Di per sé è una ragione semplice. Posta, infatti, come centrale la critica all'idea che la politica
sia confronto militare e che il potere sia un obbiettivo del suo agire diventa necessario la messa
in discussione delle esperienze organizzative che hanno caratterizzato la forma partito che fin qui
abbiamo conosciuto. Non solo è l'azione politica, la sua stessa fenomenologia, la sua attitudine
alla separatezza nei confronti delle dinamiche delle soggettività sociali che va posta a verifica
per costruire gli essenziali anticorpi che permettano (ci permettano) di essere e divenire- non c'è contraddizione
tra i due verbi- partito socialmente utile.

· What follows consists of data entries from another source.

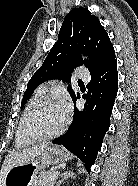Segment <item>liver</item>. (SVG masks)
Returning <instances> with one entry per match:
<instances>
[{
  "label": "liver",
  "mask_w": 138,
  "mask_h": 186,
  "mask_svg": "<svg viewBox=\"0 0 138 186\" xmlns=\"http://www.w3.org/2000/svg\"><path fill=\"white\" fill-rule=\"evenodd\" d=\"M48 147L47 143L33 145L26 149L12 150L5 157L0 171V186H4V180L7 171L15 166L27 164L34 161Z\"/></svg>",
  "instance_id": "liver-1"
}]
</instances>
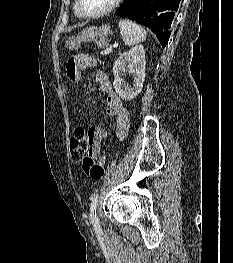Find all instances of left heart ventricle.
<instances>
[{
  "label": "left heart ventricle",
  "instance_id": "obj_1",
  "mask_svg": "<svg viewBox=\"0 0 233 263\" xmlns=\"http://www.w3.org/2000/svg\"><path fill=\"white\" fill-rule=\"evenodd\" d=\"M113 0H81L82 10L88 14L97 13L107 8Z\"/></svg>",
  "mask_w": 233,
  "mask_h": 263
}]
</instances>
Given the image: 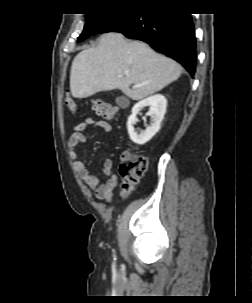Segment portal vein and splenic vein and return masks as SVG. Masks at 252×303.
I'll list each match as a JSON object with an SVG mask.
<instances>
[{"instance_id":"portal-vein-and-splenic-vein-1","label":"portal vein and splenic vein","mask_w":252,"mask_h":303,"mask_svg":"<svg viewBox=\"0 0 252 303\" xmlns=\"http://www.w3.org/2000/svg\"><path fill=\"white\" fill-rule=\"evenodd\" d=\"M134 87H138V85H134Z\"/></svg>"}]
</instances>
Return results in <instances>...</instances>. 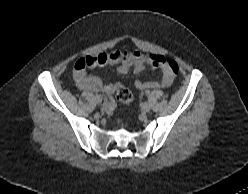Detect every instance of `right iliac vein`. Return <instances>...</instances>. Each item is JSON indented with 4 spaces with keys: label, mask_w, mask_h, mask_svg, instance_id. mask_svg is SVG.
I'll list each match as a JSON object with an SVG mask.
<instances>
[{
    "label": "right iliac vein",
    "mask_w": 248,
    "mask_h": 194,
    "mask_svg": "<svg viewBox=\"0 0 248 194\" xmlns=\"http://www.w3.org/2000/svg\"><path fill=\"white\" fill-rule=\"evenodd\" d=\"M95 101H96L97 104H101L102 103V98L97 96V97H95Z\"/></svg>",
    "instance_id": "63e3f726"
}]
</instances>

E' anche, se non soprattutto la qualità degli obiettivi, l'assunzione di valori di riferimento costruiti
con la domanda sociale che possono modellare il nostro partito e indirizzare le forme del nostro
fare organizzato.
Insomma, nessuna autoriforma, che abbiamo auspicato nel costruire parti importanti del nostro precedente
congresso, è possibile a freddo fuori dell'esperienza concreta, senza la corrente calda di una progettualità sociale
che si costruisce nell'essere in sintonia con le insorgenze sociali. Il nostro dibattito congressuale
ci parla anche di questo.
I rifugi che partendo dalle difficoltà oggettive del progetto della rifondazione ci trascinano e
ci richiamano a modelli e forme organizzative tanto rassicuranti quanto incapaci oggi di rispondere
alla domanda di partecipazione politica che invece viene dalle mille e mille domande sociali, non
solo non possono convincere ma sarebbero drammaticamente perdenti.

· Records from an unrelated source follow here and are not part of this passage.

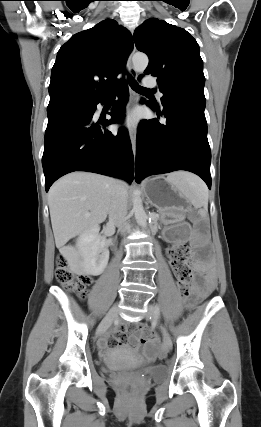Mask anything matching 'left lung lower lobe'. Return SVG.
<instances>
[{
	"mask_svg": "<svg viewBox=\"0 0 261 427\" xmlns=\"http://www.w3.org/2000/svg\"><path fill=\"white\" fill-rule=\"evenodd\" d=\"M158 119L140 122L136 141L135 180L186 170L200 176L211 188V151L207 139V122L204 115L205 99L191 95H177L163 102V109L146 102Z\"/></svg>",
	"mask_w": 261,
	"mask_h": 427,
	"instance_id": "left-lung-lower-lobe-1",
	"label": "left lung lower lobe"
}]
</instances>
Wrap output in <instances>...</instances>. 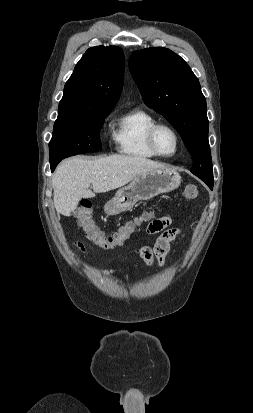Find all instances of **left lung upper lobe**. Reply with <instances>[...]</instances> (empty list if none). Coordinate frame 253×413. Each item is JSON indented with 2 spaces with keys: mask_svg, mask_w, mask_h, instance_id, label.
<instances>
[{
  "mask_svg": "<svg viewBox=\"0 0 253 413\" xmlns=\"http://www.w3.org/2000/svg\"><path fill=\"white\" fill-rule=\"evenodd\" d=\"M129 69L146 105L179 132L193 159L191 172L213 178L206 100L188 64L173 51L155 47L133 52Z\"/></svg>",
  "mask_w": 253,
  "mask_h": 413,
  "instance_id": "obj_1",
  "label": "left lung upper lobe"
}]
</instances>
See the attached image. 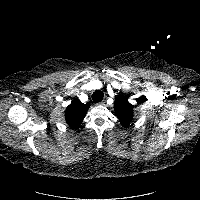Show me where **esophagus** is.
Listing matches in <instances>:
<instances>
[{
  "instance_id": "1",
  "label": "esophagus",
  "mask_w": 200,
  "mask_h": 200,
  "mask_svg": "<svg viewBox=\"0 0 200 200\" xmlns=\"http://www.w3.org/2000/svg\"><path fill=\"white\" fill-rule=\"evenodd\" d=\"M98 105H101V106L105 105V101L99 102Z\"/></svg>"
}]
</instances>
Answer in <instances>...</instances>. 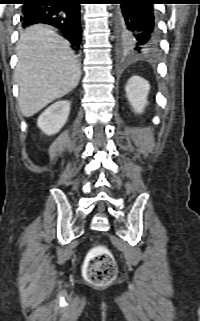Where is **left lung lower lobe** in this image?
I'll return each instance as SVG.
<instances>
[{
	"label": "left lung lower lobe",
	"mask_w": 200,
	"mask_h": 321,
	"mask_svg": "<svg viewBox=\"0 0 200 321\" xmlns=\"http://www.w3.org/2000/svg\"><path fill=\"white\" fill-rule=\"evenodd\" d=\"M160 0H115V27L119 50L151 54L157 50L153 4Z\"/></svg>",
	"instance_id": "obj_1"
}]
</instances>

Spostare il baricentro, lo sguardo, il fare verso la società nella definizione, nella pratica degli
obbiettivi chiamano alla forte innovazione nel partito a strutturarsi per essere capaci di un'inchiesta
permanente a cominciare da noi stessi (un'organizzazione, per esempio, che è stata costretta a proiettare
le sue esperienze migliori nell'agire istituzionale) e alla verifica di ciò che l'agire sedimenta
e costruisce.
Se il percorso e la progettualità verso l'alternativa di società, che deve essere il nostro orizzonte
strategico, passa oggi ed ha come condizione necessaria l'investimento sulla partecipazione e la
convinzione che ciò, in combinato disposto con l'oggettività della crisi culturale e civile prima
che economica del neoliberismo, può costruire le condizioni per questo passaggio a nord-ovest, l'innovazione è essenziale.
Tuttavia senza la critica al potere, senza la riscoperta della necessità di un fare politica che
metta in congruità i mezzi ai fini ogni autoriforma del partito sarebbe impossibile. Essa, infatti,
non è e non può essere atto volontaristico, né la riproposizione del partito-fine novecentesco, forma
tipica anche delle organizzazioni del movimento operaio fin qui conosciute. Proprio per questo nella
riflessione e nella critica al potere va trovato l'asse su cui poggiar i percorsi di innovazione.
Non solo, questo anticorpo che dobbiamo agire innanzitutto nel partito può permetterci la sperimentazione
del governo, solo con esso infatti, i ruoli e le funzioni che potremmo o dovremmo assumere vengono
desacralizzati e resi strumenti funzionali e quindi da subordinare al primato della domanda sociale.
In questo territorio occorre imparare dal fare, e quindi, le esperienze dei bilanci partecipativi,
le azioni dei “municipi”, le esperienze che oggi ci permettono di avanzare la candidatura
del compagno Vendola alla presidenza della Puglia, o quelle che ci hanno consentito il successo nella
provincia di Ascoli Piceno non possono essere parentesi ornamentali ma debbono rappresentare paradigma
su cui costruire la nostra innovazione.
Lo spessore di questi temi, la loro serietà, l'impegno della ricerca non possono essere “semplificati” con
formule rassicuranti, ma come nella mozione “Per un'alternativa di società” affidate
ad un progetto di ricerca che si fattualizzi nella sperimentazione.